そこには普段エルニィたちがやっているゲームとは演出技法そのものが異なっているかのような美麗な絵が描かれている。
「……えーっと……“永遠の愛を誓い合う桜の木の下で、今、恋愛シミュレーションゲームの最先端が幕を開ける”……シミュレーションって……人機とかでよくやる、戦闘訓練と同じ言い回しですけれど」
「ま、大体の理解は間違っていないかな。要はさ、機械演算上でその様を予測して観測して、そしてその結果を概算するんだ。それを人機の戦闘ではなく、恋愛でやろうって言うわけ」
「……恋愛でやろうって言いますけれど、恋愛こそシミュレーションできないんじゃ?」
こちらの疑問にエルニィは甘いとでも言うように指を振る。
「ちっちっ……分かってないなぁ、赤緒は。これってさ、いわゆる疑似人格システム……まぁ、もっと分かりやすく言うとAIね。《バーゴイル》とかに積まれてる。それを発展させて、これから先、ボクたちが戦いやすいように無人専用の人機の試験に使えるんだよ。海外からの援助を得ているのはそれもあるってわけ。

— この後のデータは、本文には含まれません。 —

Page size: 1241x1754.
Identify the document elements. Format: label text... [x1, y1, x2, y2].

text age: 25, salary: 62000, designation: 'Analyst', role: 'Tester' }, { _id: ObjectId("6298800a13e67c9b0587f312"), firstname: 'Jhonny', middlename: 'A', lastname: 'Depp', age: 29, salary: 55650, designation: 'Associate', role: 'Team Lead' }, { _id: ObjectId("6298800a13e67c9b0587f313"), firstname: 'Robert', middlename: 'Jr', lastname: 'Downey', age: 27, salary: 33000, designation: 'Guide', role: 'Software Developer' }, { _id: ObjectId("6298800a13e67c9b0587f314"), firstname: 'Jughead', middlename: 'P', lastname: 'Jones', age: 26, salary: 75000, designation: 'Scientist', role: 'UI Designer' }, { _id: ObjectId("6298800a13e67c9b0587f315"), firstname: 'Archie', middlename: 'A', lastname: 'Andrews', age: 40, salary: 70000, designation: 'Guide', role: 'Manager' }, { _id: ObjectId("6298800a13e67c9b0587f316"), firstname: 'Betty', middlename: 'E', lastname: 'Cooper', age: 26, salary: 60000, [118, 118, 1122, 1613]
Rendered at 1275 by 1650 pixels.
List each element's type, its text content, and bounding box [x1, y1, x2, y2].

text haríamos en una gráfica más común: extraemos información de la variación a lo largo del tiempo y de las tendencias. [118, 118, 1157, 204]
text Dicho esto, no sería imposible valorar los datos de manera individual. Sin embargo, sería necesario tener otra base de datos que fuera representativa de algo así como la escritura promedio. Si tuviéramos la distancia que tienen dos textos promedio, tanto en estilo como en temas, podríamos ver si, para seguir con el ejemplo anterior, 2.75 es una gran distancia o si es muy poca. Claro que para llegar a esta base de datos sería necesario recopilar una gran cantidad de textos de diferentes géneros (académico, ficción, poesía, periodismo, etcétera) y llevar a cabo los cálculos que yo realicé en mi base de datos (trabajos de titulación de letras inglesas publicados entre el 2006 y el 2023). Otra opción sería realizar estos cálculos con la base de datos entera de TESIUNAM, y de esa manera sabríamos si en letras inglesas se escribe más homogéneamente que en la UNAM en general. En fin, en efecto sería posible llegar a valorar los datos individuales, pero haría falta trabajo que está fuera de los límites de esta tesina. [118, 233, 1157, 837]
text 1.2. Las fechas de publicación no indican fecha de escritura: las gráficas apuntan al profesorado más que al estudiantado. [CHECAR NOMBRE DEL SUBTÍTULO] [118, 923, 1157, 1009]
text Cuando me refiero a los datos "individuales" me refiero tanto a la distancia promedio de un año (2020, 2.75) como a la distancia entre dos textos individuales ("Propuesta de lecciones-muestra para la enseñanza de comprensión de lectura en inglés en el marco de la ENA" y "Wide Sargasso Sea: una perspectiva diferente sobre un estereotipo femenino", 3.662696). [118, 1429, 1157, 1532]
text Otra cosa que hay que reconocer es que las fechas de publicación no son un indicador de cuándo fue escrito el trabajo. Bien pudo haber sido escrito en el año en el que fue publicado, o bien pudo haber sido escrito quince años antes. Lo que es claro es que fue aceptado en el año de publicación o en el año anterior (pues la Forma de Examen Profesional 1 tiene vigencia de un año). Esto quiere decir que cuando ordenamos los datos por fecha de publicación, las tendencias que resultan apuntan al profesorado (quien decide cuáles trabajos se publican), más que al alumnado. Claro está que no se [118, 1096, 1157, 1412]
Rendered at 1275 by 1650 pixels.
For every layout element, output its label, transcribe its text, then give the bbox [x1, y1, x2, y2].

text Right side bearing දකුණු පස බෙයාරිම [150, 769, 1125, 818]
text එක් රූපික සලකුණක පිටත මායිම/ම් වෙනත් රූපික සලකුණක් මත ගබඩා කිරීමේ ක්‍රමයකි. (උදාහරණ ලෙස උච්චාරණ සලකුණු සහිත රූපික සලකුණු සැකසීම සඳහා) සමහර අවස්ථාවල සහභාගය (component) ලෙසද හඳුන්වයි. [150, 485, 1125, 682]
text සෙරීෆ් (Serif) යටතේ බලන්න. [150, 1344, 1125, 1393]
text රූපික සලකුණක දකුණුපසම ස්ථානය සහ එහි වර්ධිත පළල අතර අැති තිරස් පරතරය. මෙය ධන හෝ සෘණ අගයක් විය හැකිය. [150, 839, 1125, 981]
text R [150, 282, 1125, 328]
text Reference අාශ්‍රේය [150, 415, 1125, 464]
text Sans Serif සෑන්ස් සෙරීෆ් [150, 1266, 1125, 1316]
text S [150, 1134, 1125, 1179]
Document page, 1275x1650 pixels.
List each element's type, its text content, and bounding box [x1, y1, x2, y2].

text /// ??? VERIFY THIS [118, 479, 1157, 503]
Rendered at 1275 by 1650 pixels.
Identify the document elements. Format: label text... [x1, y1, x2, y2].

まぁ、カラカス防衛戦なんかじゃ、大量の《アサルト・ハシャ》を疑似的に無人で稼働させる術もあったらしいし目新しい技術ってわけでもないんだけれどね」
エルニィの言葉を咀嚼しつつ、赤緒はパッケージの文言を上から下へと読み直す。
「つまり……一応トーキョーアンヘルの業務ってことですか?」
「一応どころかかなり役立つ分野だと思うけれどねー。だって、みんながみんな、万全の姿勢で臨めるわけじゃないんだし。その時々で無人を使い分けるのも作戦の一つだとは思う」
それでも赤緒はパソコンの少女姿に人機の未来を重ねるのは難しかった。
「……立花さん、上手く私を言いくるめようとしてませんか?」
「心外だなぁ。第一、それならもっと上手い嘘をつくって。ゲームしてるだけって言ったほうがマシだし。これでも仕事なの! 赤緒は……まぁ、ゲーム苦手だろうし、黙認してよ」
「も、黙認はできませんよ……! 言いましたよね? ゲームは一日――」
「一時間、でしょ? ……いい加減耳タコだなぁ、それ……。じゃあさ、赤緒がやってみなよ」
唐突にそう提案されたので赤緒は困惑する。
「わ、私がですか……?」
「うん、そう。いくら赤緒がとんでもないゲーム音痴でも、さすがに選択肢を選ぶだけのゲームでゲームオーバーはないでしょ」
「そ、それは言い過ぎ……でも、私、やり方なんて分かんないし……」
「マウスで選択肢を選ぶだけ。簡単操作だよ。あー、でも、好感度とかは気に懸けないといけないかも」
エルニィの口から出た意味不明な言葉に赤緒は聞き返す。